I take some solace, and a sense of solidarity, in knowing that Winnipeg isn’t in much better shape. After months of walking down treacherous sidewalks encrusted with ice, the thaw revealed the lasting damage: Sidewalks and roads cracked, potholed and littered with rubble. On one of Winnipeg’s main routes, Portage Avenue, bus drivers, on arriving at many stops, have to gingerly drop their wheels into three-foot-wide holes or stop short and then drive around them upon leaving. As I discovered the other day when riding my trike to a meeting, these potholes can be so plentiful as to be almost impassible to a trike with only 20 inch wheels.
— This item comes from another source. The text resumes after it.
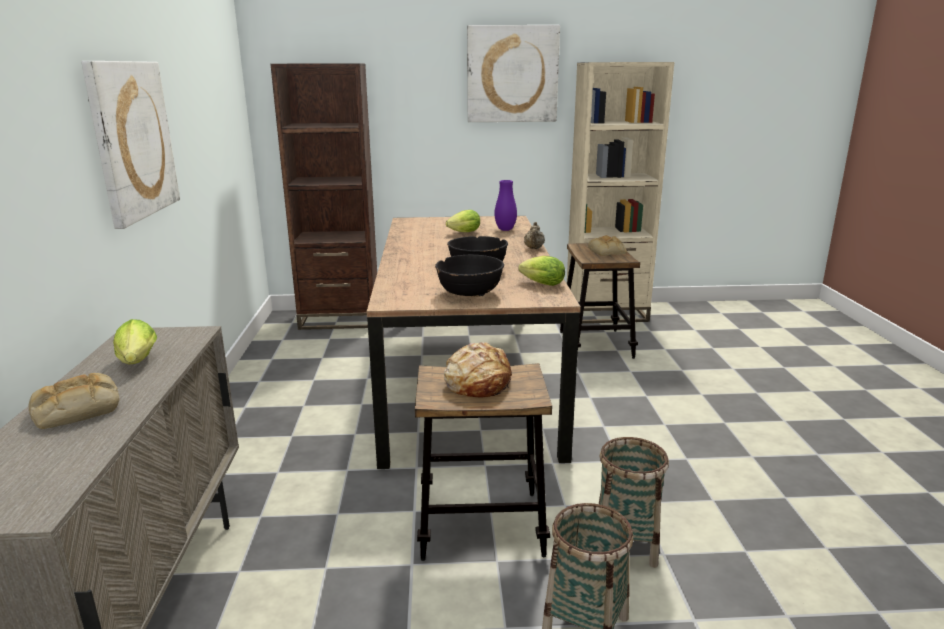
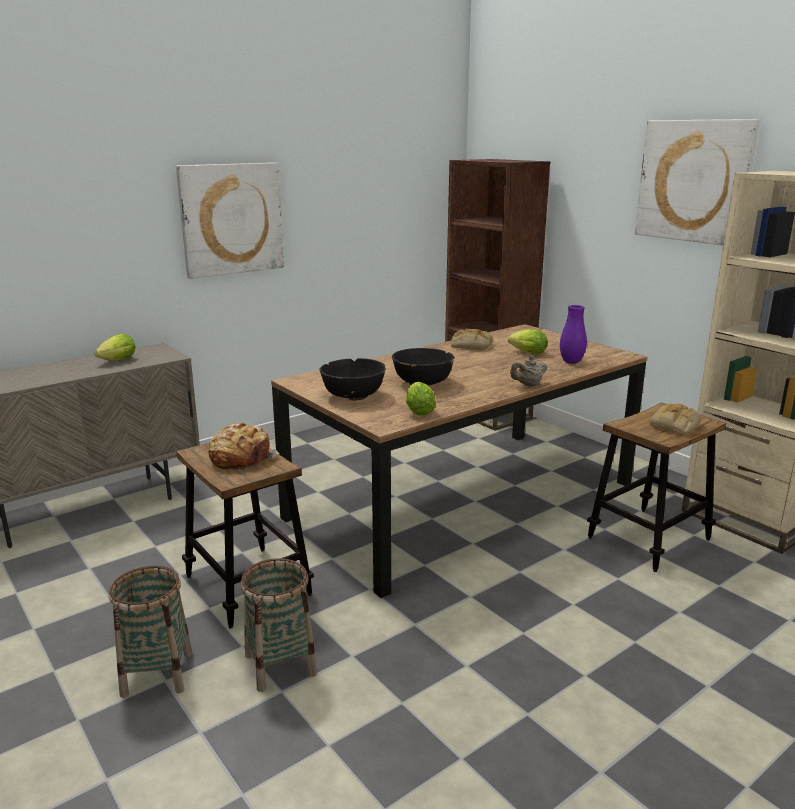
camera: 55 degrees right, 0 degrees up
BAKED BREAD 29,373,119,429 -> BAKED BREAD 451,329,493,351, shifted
As the stories of ruptured water mains and frozen pipes gave way to the sight of major roads reduced to rubble, Winnipeg City Council, which had managed to put off major transit infrastructure investment for more that fifty years already, debated the merits of more such deferrals in order to divert money to fixing roads. And while there is no doubt that the road infrastructure is in desperate need of repair, in a large and growing city road repairs without transit infrastructure are at best flimsy band-aids over a much bigger problem. As the Winnipeg Free Press’ Bartley Kives described it, Winnipeg has been caught in a "myopic spiral" and, if it doesn’t get its act together, will doom itself to perennial “also-ran" status.
For me, Winnipeg is like a group of friends. There are some things about Winnipeg that are just wonderful: The lively arts and culture scene, the palpable sense of history, and that sense of social solidarity that bubbles tenuously below the surface just barely preventing the whole place from blowing apart.
But there are also those toxic elements which, like toxic friends, constantly threaten to drag me down into a spiral of depression. Chief among these is the city’s petty, mean-spirited and uninspiring politics.
Of course Winnipeggers, including me, have to take some responsibility for this, since we choose our leaders. But very often there isn’t much for choice. And the task of defeating an incumbent in Winnipeg city politics is enormous. It’s hard to blame people for choosing not to run in a race they are almost guaranteed, from the outset, to lose.
Now, with the much-appreciated departure of my local Councillor, there is the opportunity to run in a Ward with no incumbent. And people have often told me I should run for this or that political office, probably after listening to me opine for hours on end. But I always imagine the physical and emotional toll of running in any election to be very high and, given the winter I just had, I have a hard time imagining surviving that. Maybe I will feel differently in a month or two.
In the mean time I will try to focus my attention on the things I love about Winnipeg, and creating a positive vision for what Winnipeg could become. Now that I have gotten my trike back on the road I’m feeling pretty positive. I’m looking forward to exploring Winnipeg’s roads and pathways and maybe sharing some of what I find.
I’m hoping that with the election, this fall, the tone of Winnipeg politics changes, and we have some fresh ideas to take with us into next winter. I want to say I will do my part to bring about that change, but I’m not sure how much I have to give. How about I say, for now, that I’ll do what I can.